Ignoring the thing twisting in the mud, Guzman climbed back up the veranda steps, rinsed the machete off in the overflow from the tin roof, and slid the weapon back into the guard’s sheath. The guard showed no particular expression. Guzman crossed to Harrison Noble and patted him lightly on the shoulder.
‘‘We have done experiments. Hung that way for so long, all the blood rushes to the brain. He will live for six or seven minutes, the brain fully functional, trying to figure some way out of his predicament. It can be quite amusing.’’
‘‘You’re mad!’’
‘‘That’s the least of your problems, Mr. Noble, I assure you. You’re going to have to explain to Daddy why you failed.’’
‘‘You’re letting me go?’’
‘‘In a while. After I’ve had a little more fun at your expense. And when I do I’m even going to send a sample back with you. The plants of course have been moved by now, as have the bombs themselves, but I’m sure your father and I can come to some arrangement.’’
Cherka’s torso had slithered closer to the veranda, leaving a greasy trail of entrails behind.
‘‘I think he wants to talk to you,’’ said Guzman. ‘‘Shall I give him a hand up the steps?’’
Harrison Noble threw up again.
22
Lord William Pilgrim lay prone in the tall grass at the edge of the jungle clearing and watched silently, holding back a scream of very unlordlylike terror as a gooey reddish white stream of inch-long worms slithered over the back of his hand and headed south, roughly in the direction of his belt line.
‘‘I’m going to scream if you don’t mind,’’ he said. ‘‘I’ve had just about enough of this insect stuff.’’
Garza swept up a handful of the rust-colored creatures and popped them into his mouth. He chewed happily and swallowed.
‘‘Dear God!’’ Billy whispered, appalled. Finn, lying beside him on the other side, plucked one of the worms off his wrist and sucked it between her lips.
Billy gagged.
‘‘Maguey worms. Caterpillars, actually,’’ explained Finn, smiling. ‘‘They’re the worms you find in the bottom of bottles of Mescal.’’
‘‘Much better fried in butter with a little garlic, ’’ added Garza. ‘‘Lots of protein as well.’’
‘‘Jij eet smegmakaas!’’ muttered Guido, who’d watched the whole procedure, eyes wide.

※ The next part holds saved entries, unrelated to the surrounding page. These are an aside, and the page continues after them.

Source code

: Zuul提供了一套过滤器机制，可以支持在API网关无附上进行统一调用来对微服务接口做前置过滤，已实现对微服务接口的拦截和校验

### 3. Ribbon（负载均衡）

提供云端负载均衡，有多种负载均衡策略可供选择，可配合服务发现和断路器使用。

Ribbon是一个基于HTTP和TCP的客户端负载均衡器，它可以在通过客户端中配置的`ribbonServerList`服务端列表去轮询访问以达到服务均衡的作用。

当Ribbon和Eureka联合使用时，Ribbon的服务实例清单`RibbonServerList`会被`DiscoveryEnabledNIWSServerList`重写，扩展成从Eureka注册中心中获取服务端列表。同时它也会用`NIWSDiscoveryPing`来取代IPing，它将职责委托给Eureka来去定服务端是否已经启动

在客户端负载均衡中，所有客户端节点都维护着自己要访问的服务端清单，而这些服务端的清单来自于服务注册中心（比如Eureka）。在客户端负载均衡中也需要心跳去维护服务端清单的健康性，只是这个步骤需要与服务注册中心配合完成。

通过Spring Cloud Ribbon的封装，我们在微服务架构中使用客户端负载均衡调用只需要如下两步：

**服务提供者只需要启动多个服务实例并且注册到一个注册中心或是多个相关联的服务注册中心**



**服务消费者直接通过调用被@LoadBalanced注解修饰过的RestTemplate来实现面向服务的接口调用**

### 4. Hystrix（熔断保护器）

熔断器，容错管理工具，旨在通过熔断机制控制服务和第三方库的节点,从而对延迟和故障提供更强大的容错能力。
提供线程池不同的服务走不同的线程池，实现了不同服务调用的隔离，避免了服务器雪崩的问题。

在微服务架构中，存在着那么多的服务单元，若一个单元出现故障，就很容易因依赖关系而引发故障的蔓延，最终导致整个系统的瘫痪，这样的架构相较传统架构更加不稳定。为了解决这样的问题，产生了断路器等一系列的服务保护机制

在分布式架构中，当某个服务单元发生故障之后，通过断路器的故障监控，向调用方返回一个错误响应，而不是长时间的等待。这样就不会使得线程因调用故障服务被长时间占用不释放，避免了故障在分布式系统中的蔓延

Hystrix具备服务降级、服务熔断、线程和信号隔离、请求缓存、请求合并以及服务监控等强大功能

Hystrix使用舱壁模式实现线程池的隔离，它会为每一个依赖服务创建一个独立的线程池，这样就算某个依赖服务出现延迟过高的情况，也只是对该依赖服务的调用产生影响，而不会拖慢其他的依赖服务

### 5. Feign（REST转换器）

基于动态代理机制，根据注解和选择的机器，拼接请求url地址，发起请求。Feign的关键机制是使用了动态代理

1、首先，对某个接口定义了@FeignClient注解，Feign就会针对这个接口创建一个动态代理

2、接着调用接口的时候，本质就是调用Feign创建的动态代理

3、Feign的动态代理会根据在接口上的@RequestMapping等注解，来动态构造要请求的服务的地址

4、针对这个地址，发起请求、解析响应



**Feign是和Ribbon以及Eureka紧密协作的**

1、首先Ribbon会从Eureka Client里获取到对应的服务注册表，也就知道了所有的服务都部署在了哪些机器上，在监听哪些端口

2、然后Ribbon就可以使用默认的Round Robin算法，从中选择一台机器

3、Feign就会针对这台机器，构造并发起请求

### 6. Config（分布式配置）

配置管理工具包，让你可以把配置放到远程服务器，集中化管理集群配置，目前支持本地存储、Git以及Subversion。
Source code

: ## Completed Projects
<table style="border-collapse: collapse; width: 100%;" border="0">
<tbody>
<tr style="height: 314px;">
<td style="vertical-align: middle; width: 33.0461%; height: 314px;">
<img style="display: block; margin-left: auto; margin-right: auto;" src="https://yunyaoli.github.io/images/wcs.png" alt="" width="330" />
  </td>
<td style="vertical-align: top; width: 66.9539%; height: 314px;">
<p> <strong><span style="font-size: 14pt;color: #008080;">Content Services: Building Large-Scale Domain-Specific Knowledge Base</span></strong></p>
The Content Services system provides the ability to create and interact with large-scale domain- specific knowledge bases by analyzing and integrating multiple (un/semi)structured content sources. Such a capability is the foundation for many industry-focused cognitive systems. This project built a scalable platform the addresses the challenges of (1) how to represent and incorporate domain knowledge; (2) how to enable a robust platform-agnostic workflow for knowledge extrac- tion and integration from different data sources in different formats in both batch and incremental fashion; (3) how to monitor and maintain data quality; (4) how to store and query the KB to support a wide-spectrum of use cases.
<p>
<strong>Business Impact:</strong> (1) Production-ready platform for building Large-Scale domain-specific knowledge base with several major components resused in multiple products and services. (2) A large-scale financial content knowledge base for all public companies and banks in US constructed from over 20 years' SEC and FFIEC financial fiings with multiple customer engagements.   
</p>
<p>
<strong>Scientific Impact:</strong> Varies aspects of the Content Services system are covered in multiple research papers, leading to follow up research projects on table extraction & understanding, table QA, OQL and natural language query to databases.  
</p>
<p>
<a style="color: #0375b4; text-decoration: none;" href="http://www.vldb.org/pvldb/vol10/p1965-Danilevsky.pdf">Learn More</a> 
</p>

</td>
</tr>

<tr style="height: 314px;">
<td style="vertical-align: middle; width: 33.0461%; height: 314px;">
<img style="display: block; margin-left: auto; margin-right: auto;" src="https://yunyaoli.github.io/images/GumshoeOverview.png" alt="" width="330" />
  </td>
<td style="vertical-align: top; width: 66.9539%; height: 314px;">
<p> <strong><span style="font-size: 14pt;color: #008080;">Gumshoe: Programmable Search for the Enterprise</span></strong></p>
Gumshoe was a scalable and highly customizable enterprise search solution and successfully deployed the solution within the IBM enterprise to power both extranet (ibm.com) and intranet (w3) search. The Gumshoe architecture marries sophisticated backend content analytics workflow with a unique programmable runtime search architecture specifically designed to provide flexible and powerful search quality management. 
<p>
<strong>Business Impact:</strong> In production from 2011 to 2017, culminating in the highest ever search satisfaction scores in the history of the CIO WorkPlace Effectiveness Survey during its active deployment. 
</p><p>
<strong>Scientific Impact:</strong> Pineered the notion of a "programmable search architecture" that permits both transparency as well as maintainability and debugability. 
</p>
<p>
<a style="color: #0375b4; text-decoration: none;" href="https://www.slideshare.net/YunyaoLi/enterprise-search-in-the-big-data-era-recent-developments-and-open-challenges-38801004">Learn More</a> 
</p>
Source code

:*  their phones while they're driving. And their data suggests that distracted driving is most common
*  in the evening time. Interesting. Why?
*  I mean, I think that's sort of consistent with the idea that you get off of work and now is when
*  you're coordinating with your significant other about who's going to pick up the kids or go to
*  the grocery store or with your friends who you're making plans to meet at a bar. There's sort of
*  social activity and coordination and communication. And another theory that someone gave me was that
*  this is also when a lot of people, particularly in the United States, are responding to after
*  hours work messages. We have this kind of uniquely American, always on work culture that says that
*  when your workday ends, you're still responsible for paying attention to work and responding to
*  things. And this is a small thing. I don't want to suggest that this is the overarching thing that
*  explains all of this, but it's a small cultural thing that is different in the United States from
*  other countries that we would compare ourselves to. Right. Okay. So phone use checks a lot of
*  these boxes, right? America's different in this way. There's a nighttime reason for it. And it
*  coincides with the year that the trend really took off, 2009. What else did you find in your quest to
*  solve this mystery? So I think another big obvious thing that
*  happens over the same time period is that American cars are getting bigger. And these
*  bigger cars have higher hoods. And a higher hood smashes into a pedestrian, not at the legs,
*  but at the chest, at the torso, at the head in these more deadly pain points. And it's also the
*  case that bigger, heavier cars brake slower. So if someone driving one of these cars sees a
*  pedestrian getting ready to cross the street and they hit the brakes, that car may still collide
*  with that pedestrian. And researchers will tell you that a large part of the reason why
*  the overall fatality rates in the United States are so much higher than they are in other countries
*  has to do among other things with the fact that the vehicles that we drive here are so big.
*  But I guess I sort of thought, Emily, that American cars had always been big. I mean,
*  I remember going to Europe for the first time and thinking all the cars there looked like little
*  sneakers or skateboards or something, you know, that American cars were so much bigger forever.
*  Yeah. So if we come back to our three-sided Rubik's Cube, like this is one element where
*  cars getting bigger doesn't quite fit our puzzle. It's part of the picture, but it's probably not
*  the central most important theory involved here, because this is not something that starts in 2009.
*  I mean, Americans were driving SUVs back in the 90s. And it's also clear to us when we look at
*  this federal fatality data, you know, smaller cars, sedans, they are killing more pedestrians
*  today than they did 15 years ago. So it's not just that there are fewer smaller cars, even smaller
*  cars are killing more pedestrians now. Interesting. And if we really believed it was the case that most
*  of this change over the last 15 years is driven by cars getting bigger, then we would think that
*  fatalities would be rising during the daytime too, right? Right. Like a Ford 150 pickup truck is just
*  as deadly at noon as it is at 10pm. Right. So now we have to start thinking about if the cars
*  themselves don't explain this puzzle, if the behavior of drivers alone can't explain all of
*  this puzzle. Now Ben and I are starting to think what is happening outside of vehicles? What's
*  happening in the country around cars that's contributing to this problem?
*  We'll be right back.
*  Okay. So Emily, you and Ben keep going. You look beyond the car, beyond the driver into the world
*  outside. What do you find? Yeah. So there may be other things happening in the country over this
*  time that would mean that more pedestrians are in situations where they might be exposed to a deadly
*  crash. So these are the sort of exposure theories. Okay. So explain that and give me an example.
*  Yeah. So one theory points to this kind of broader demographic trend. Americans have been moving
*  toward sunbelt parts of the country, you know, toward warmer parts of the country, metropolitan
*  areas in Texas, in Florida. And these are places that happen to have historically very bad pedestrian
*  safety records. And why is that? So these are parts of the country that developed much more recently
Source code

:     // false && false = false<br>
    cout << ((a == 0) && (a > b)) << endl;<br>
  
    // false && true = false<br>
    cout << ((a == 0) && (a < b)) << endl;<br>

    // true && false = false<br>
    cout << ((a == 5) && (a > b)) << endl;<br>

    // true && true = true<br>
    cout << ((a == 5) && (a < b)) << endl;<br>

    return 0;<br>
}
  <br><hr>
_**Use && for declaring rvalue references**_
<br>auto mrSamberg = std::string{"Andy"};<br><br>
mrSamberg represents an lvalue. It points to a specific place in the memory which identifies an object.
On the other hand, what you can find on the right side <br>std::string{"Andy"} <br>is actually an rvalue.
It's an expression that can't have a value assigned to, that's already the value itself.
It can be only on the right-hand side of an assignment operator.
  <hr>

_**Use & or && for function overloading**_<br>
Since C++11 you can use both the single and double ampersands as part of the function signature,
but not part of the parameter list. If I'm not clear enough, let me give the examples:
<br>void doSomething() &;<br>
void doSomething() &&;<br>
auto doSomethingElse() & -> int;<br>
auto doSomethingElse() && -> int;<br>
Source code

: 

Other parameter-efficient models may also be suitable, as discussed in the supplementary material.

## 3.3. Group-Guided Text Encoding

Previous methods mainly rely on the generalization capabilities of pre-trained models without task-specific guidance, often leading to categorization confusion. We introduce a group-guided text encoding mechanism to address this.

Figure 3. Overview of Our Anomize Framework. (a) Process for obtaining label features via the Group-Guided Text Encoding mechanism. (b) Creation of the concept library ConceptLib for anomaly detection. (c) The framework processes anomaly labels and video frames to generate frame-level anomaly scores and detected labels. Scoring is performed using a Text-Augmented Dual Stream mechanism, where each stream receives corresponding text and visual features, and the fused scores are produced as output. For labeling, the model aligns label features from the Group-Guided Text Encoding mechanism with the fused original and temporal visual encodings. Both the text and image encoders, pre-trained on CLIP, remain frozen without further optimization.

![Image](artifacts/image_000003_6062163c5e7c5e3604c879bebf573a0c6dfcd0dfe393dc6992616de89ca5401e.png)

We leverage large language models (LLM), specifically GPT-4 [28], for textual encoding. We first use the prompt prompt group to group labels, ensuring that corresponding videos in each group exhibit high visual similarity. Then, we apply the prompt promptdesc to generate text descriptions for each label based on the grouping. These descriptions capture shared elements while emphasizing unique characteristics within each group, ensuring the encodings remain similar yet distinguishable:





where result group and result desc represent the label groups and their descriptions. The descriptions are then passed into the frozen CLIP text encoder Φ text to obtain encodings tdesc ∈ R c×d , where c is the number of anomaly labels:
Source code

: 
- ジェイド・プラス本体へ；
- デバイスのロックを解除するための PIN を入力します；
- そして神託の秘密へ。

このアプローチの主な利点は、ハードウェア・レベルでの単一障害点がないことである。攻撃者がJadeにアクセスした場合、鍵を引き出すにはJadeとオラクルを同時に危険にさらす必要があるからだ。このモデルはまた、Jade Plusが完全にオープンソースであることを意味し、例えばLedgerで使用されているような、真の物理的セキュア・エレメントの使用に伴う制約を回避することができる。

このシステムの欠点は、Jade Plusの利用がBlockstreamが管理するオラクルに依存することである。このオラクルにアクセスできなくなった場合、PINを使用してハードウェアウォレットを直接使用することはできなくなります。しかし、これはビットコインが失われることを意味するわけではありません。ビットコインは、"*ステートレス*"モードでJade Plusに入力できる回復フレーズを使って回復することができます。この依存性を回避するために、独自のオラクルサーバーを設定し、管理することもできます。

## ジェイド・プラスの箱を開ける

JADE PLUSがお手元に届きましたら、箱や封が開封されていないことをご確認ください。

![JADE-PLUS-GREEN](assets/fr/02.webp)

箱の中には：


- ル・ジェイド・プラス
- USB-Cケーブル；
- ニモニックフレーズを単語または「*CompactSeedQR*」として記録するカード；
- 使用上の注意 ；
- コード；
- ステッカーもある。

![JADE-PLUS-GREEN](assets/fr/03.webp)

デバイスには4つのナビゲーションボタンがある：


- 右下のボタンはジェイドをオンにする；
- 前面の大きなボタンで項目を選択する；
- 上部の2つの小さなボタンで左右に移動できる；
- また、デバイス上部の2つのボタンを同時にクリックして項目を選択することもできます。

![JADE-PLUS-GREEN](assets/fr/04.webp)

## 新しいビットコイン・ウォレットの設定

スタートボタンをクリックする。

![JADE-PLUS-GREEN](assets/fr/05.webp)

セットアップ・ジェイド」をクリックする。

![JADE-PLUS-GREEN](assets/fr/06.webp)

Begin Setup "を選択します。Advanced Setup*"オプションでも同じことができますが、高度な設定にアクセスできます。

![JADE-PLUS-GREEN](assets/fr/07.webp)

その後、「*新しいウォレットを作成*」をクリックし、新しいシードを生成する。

‘‘You’re both wussies,’’ Finn said and grinned.
‘‘Can anyone explain why we’re all lying here in the bushes eating bugs and whispering? ’’ Eli Santoro asked. He reached under his eye patch with his index finger and scratched.
‘‘Because we’re being careful,’’ answered Garza, the Mexican spy. He squirmed a little, dug into the backpack beside him and took out
a very sophisticated pair of Steiner military binoculars. He scanned the clearing for a long moment and then handed the compact device to Finn. She stared through the ultra-clear lenses, concentrating on what at first glance appeared to be a low hill at the far side of the jungle clearing. The hill was four-sided with a tall, almost chimney-like protrusion just off center. It was covered in undergrowth and was topped by several tall, spreading acacia trees, their thick roots like claws digging into the jungle soil with dark, gnarled fingers.
‘‘A temple perhaps?’’ Garza said quietly.
‘‘Too small,’’ murmured Finn, scanning the shape. ‘‘Less than fifty feet square.’’
‘‘A natural formation?’’ Billy asked.
‘‘The jungle here is flat as a tortilla,’’ said Finn. ‘‘Yucatán is basically a single limestone plateau. Anything sticking up like that is sticking up for a reason.’’
‘‘A sacrificial altar,’’ Eli Santoro said.
‘‘You’ve been watching too many Mel Gibson movies,’’ Garza said. ‘‘The Mayans didn’t spend every last minute cutting people’s hearts out. They had an empire to run, among other things. Commerce. Trade. Agriculture. A whole military subculture.’’
‘‘Science,’’ said Finn quietly, focusing the binoculars on the dark scar in the soil directly in front of the mound. ‘‘It’s a miniature coyocan .’’
‘‘What is this coyocan?’’ Guido asked, flicking one of the maguey caterpillars off his wrist with a faint shudder.
‘‘It’s the Mayan word for snail,’’ explained Finn. ‘‘That thing’s like a chimney. Get close enough and I’ll bet you’ll find what’s left of a spiral staircase inside that tower. An observatory. There’s a massive one at Chichen Itza.’’
‘‘Why have such a thing here?’’ Garza asked.
‘‘I don’t know,’’ said Finn. ‘‘And why is it so small? As though they were trying to keep it hidden. A secret.’’
‘‘Maybe that’s exactly what they intended,’’ answered Garza.